» **COMPITI DA SVOLGERE**
[1] Rispondi a queste domande sul brano dedicato a Rumble Fish:
(a) Quale attore interpreta The Motorcycle Boy?
(b) Da dove è appena uscito The Motorcycle Boy?
(c) Che cosa ostacola The Motorcycle Boy mentre cerca di adattarsi a una vita sedentaria?
[2] Per favore, riprendi il brano su Rumble Fish dopo la sua ultima frase e proseguilo.

Rusty (Matt Dillon) è un adolescente sbandato, il quale rimpiange un periodo che non ho mai vissuto, quello delle guerre fra bande in un’Età dell’Oro non ancora inquinata dall’eroina. Il suo più grande sogno, nonché la sua unica aspirazione, è essere come il mitologico fratello maggiore, The Motorcycle Boy (Mickey Rourke), che proprio di una banda era l’indiscusso e amatissimo leader. Quest’ultimo è appena uscito di galera e ora si aggira senza meta come un Dio caduto, stufo di essere idolatrato e ridotto all’ombra di se stesso, uno stato d’animo che Rusty, così voglioso di essere amato, non riesce proprio a comprendere.

Al centro di Rumble Fish vi è l’eterna ed instancabile ricerca di se stessi alla scoperta della propria autentica natura, ma soprattutto la lotta interiore che si svolge nel frattempo. Rusty cerca un’identità, e ricalcare il comportamento del fratello gli sembra l’unica soluzione; mentre The Motorcycle Boy è stufo della sua immagine pubblica di “Pifferaio Magico”  e cerca di adattarsi a una vita sedentaria, ostacolato dalla tossicodipendenza. I due fratelli saranno destinati a non comprendersi mai se non nel drammatico finale, e la tagline della locandina riassume perfettamente questa dinamica: Rusty James can’t live up to his brother’s reputation. His brother can’t live it down.

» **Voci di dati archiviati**
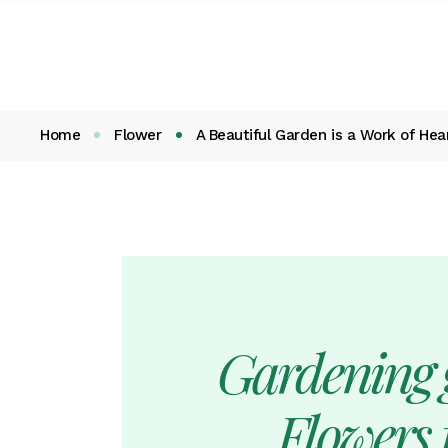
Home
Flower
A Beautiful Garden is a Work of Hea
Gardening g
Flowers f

==

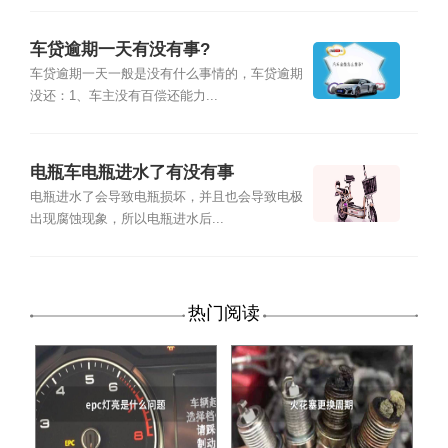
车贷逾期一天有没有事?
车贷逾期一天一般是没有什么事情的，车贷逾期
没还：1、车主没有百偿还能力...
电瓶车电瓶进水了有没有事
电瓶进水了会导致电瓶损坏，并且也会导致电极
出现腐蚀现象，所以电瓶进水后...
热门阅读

» **RISPOSTE AI COMPITI**
[1]
(a) Mickey Rourke.
(b) Di galera.
(c) La tossicodipendenza.

[2]
La forma stessa del film è ideata per ricalcare le percezioni dei protagonisti: il B/N rappresenta il daltonismo di The Motorcycle Boy, e le uniche note di colore appaiono quando i due fratelli osservano i pesci siamesi del titolo, uniche forme a colori in un mondo grigio. Come i pesci, anche i ragazzi del quartiere si ucciderebbero in brevissimo tempo se ne avessero l’occasione. Nello stile del film si amalgamano influenze distantissime, tutte ben celate: la fotografia, la profondità di campo e i grandangoli rimandano a Orson Welles, gli ambienti lugubri e le inquadrature sghembe all’Espressionismo Tedesco. Contribuiscono all’atmosfera la discordante colonna sonora ricca di percussioni di Stewart Copeland, e i combattimenti volutamente privi di realismo, coreografati a mo’ di balletto.

Il cast presenta Matt Dillon e Mickey Rourke in interpretazioni da antologia: aggressivo, rabbioso, e infantile il primo; ferito, stordito e (un)comfortably numb il secondo. Ottimo anche Dennis Hopper come distante padre alcolista dei due. E’ interessante giocare a riconoscere giovanissimi attori che oggi figurano nel pantheon di Hollywood: da Diane Lane e Laurence Fishburne al compianto Chris Penn, per arrivare a Nicolas Cage.

Rumble Fish è uno dei migliori film di Francis Ford Coppola, e si fatica a comprendere le stroncature che ricevette alla sua uscita. Troppo poco hollywoodiano?